Of course, the “Explore” quality is all about curiosity, and as it follows “Empathy”, they often go hand in hand when truly engaging with clients and employees grappling with a whole range of issues. But again, we may have to deal with our reluctance to take the time to sit down and ask probing questions. And we may have to overcome our fear of doing so.
Curiosity vs. Fear
Genuine curiosity is the opposite of fear. You hear that love is the opposite – but in actual experience, love is too big a stretch. All kinds of people can claim they “love” the disabled or Muslims or old hippies, but in that context, the L word is almost meaningless. Genuine curiosity on the other hand, feels much more like love’s qualities in action. Curiosity starts from a place of mutual regard; This person’s ideas, values, responses, are worth eliciting. And it begins with trust; This person will not harm me simply for asking about their experience.
Googling someone, is not the same as actually looking them in the eye and asking “How are you – really?” “How do you experience what’s happening on our team?” “How do you feel about what she just said?” And truly listening for the answer.
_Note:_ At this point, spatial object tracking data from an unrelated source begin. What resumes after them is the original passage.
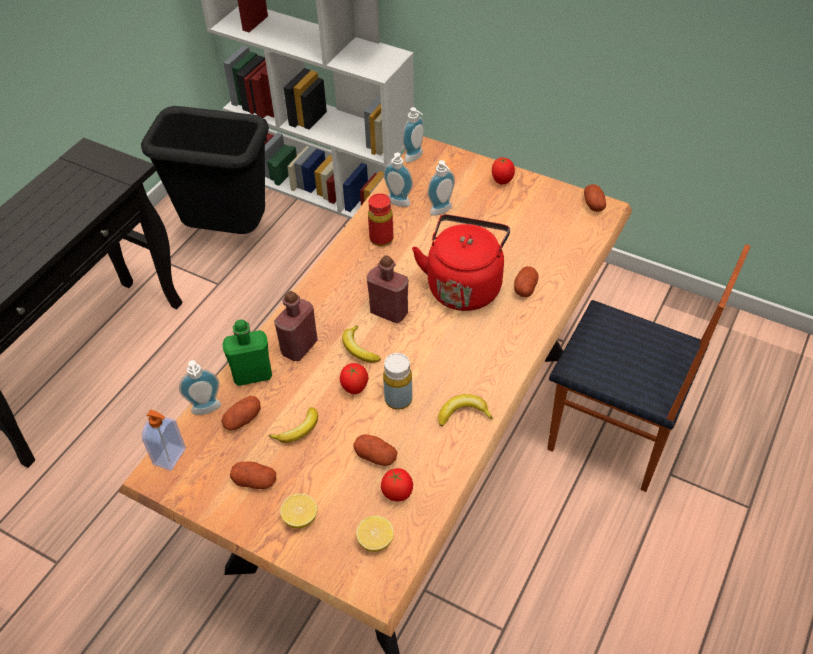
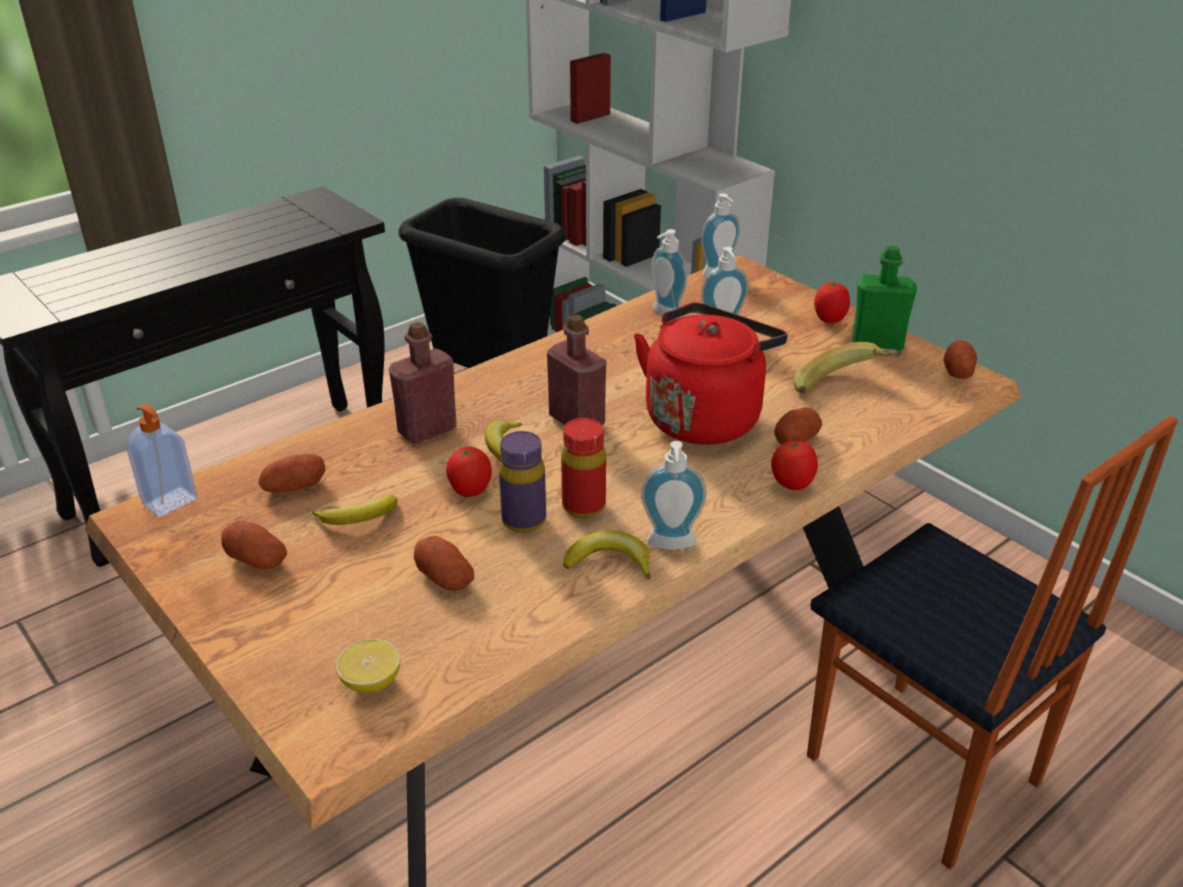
camera: 20 degrees right, 15 degrees down
(207, 411) = (256, 466): soap dispenser -> soap dispenser (671, 546)
(252, 375) = (344, 443): green bottle -> green bottle (877, 345)
(300, 518) = (285, 621): lemon -> none
(381, 239) = (618, 344): red bottle -> red bottle (583, 506)
(397, 494) = (444, 633): tomato -> tomato (792, 485)
(398, 399) = (524, 520): yellow bottle -> purple bottle
(535, 238) = (844, 389): none -> banana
Our resistance to doing this because it takes too much time away from what we have labelled our priorities – is one of the obstacles to talking through differences or simply encountering each other in a mutually respectful way. Enough of this resistance compounds into a culture and we end up with family fracture, silo’d workplaces, and the election season circus that we experience every four years…. so many of us shocked and awed at all the rage. That degree of anger and blame can only happen when we lose the ability as a country to be curious about the “Other”, whatever that term may mean for us.
Think about the last time someone showed genuine curiosity about you or something you were involved in. How did it make you feel to have someone truly slow down enough to ask you a question that demanded more than just a glib, off-the-cuff answer? Chances are, your connection with that person strengthened simply because they expressed genuine curiosity and offered you a question that truly made you think.
Curiosity is defined as: 1. “the desire to learn or know more about something or someone”, or 2. “something that is interesting because it is unusual.” The Curiosity Quotient is a term coined by Thomas Friedman and broken down into the Curiosity Values. You can hunt and peck around, as I did, for an actual “Curiosity Quiz”…. It was revealing to see how so many of our daily habits and rituals are determined by how much curiosity we possess.
Follow that Question
Here’s a very brief and easy exercise as a way to make room for more curiosity in your day.
Sometime during the day, get outside and take a 10 – 20 minute walk. Bring a notebook with you. As you observe your environment, begin to identify between 3 and 5 objects, businesses, fellow humans, natural phenomena, etc. that intrigue you even just a little bit. Write down a single question about these “curiosities”. When you get back home, or back to the office, identify one question and allow yourself the tiny slice of time it requires to google it. After a few days of allowing yourself time to follow small curiosities, assess whether you’ve discovered something that surprised you, or gotten an idea out of nowhere for fixing that pesky problem, or just maybe your feeling a just a bit better about your life in general. If so, congratulations! You’ve created more meaning for yourself.